Nothing for it, he figures, than to dive right in.  Rip the bandaid off.  Go for broke, he tells himself, something he should have done already.  Still, he has to clear his throat before he continues.

“Spock and I are seeing each other,” he says and takes a long drink of coffee.

Jim squints at him.  Then he laughs, a short huff of a chuckle.  

McCoy probably shouldn’t be surprised that it hurts, but it does.  

“Jim,” he says.

“C’mon,” Jim says.  He sounds like he’s going to laugh again and that pushes McCoy upright, out of the slump he’s settled in.

“We are,” McCoy says and makes himself look right at Jim.

Jim’s eyes narrow.  Slowly, that grin slides off his face.

“Close your mouth, would you?” McCoy clears his throat again.  For too long, he waits.  “Say something, Jim.”

“I’m…”  Jim pulls his upper lip into his mouth.  He’s still staring right at McCoy.  “Wow.”

McCoy looks off across the park.   

“I wanted you to know before we head out tomorrow,” he says.  He finishes his coffee and crumples the cup in his hand.  “What the hell Jim, are you upset?”

Are you ok, he thinks he meant to ask.  He fusses with the ball he’s made out of the cup.  Is this ok.

“No,” Jim says.  “No, I’m- I’m excited.  For you two.  Wow, really?”

“Glad someone is,” McCoy mutters.  There’s a trashcan just over there.  He puts his hands on his thighs like he’s going to stand.  

“Aren’t you?”

“Hell, I don’t know.”  He eyes that trash can.  Spock had asked just the other morning.  Your impression so far, or something of the sort.  McCoy had just shoved his spoon into his cereal.  He probably should have answered.  He knew that then and knows it now, too.  Knew what to say even, just couldn’t get his mouth around it.

“I guess,” he says to Jim.  “Yeah.
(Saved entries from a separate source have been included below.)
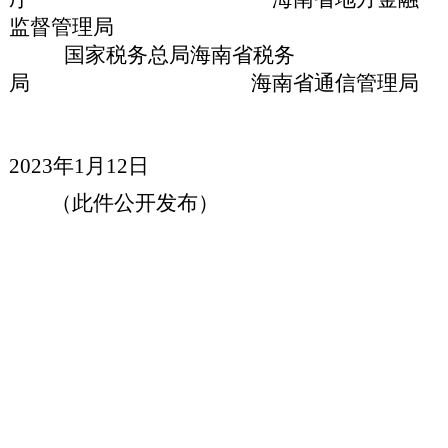
监督管理局
国家税务总局海南省税务
局 海南省通信管理局
2023
年
1
月
12
日
（此件公开发布）
77
附件列表：
海南省市场监督管理局等10部门关于加强数字藏品风险监管工作的通
知.pdf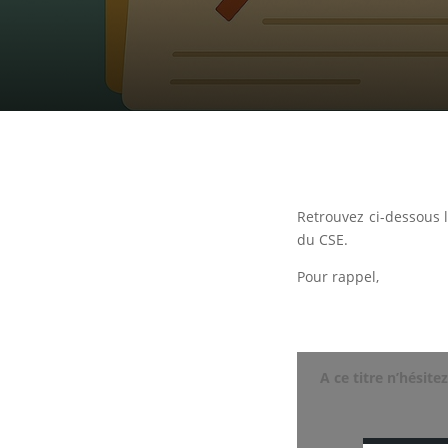
Retrouvez ci-dessous l
du CSE.
Pour rappel,
A ce titre n’hésit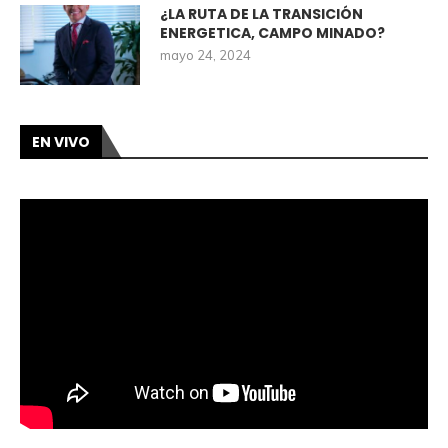
¿LA RUTA DE LA TRANSICIÓN
ENERGETICA, CAMPO MINADO?
mayo 24, 2024
EN VIVO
I am.”

“Is Spock?”

McCoy lifts his eyes towards the tree branches above them.  “He’s Spock.”

“You two are really…”  Jim blinks.  He’s still staring.  “Since when?”

McCoy does stand.  “Getting on a while now,” he says and tosses the cup in the trash can.
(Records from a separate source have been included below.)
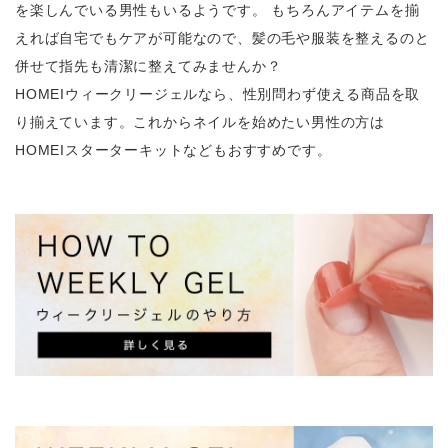
を楽しんでいる男性もいるようです。 もちろんアイテムを揃
えれば自宅でもケアが可能なので、髪の毛や服装を整えるのと
併せて指先も清潔に整えてみませんか？
HOMEIウィークリージェルなら、性別問わず使える商品を取
り揃えています。これからネイルを始めたい男性の方は
HOMEIスターターキットなどもおすすめです。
He walks away.  Jim jogs to keep up.  “But… days?  Weeks?  When did you… God, when did this happen?”

“I’m not saying, Jim.  Mind your own business.”

“How?  Did you two… How?”

McCoy keeps walking.

“Spock?” Jim asks.  “Spock- our Spock?”

The one and only, these days at least.  “Can it.”
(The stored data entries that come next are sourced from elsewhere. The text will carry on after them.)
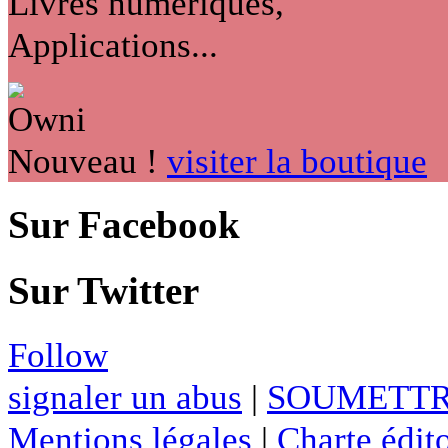
Livres numériques,
Applications...
Nouveau !
visiter la boutique
Sur Facebook
Sur Twitter
Follow
signaler un abus
|
SOUMETTR
Mentions légales
|
Charte édito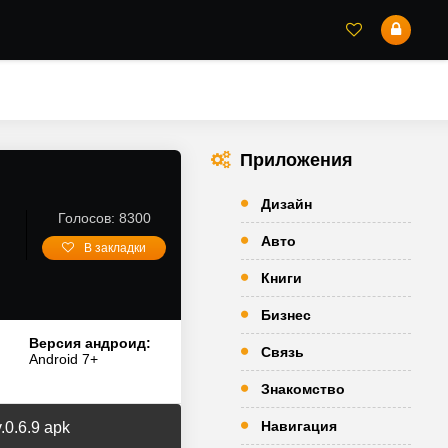
Приложения
Дизайн
Голосов: 8300
Авто
В закладки
Книги
Бизнес
Версия андроид:
Связь
Android 7+
Знакомство
Навигация
0.6.9 apk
“God damn,” Jim says.  He’s laughing.  Again.  But happily, a deep smile on his face.  McCoy gets his shoulder cuffed, hard.  “Bones!  Really?”

Give Jim Kirk an inch, and he’ll follow you around all morning.  All day, McCoy figures, at this point.  Hell, for years now, and McCoy is no closer to shaking the man than he was when he stepped off that shuttle into San Francisco’s fog.

“We can go to the ship,” he says.  He’s had years of practice trying to shut Jim up and the Enterprise has always been the fastest way to that, any iteration of her.

Jim puts his hand over his mouth.  His voice drops and he says, “I have so many questions.”

“Which you best be keeping to yourself.”

“Spock,” Jim says.  “And you.”  He slings his arm over McCoy’s shoulder and he could shrug it off, but he doesn’t bother to.  It’s always been like this.  Always will be, probably.  “This is going to be one hell of a mission, Bones.  I cannot wait to see this.”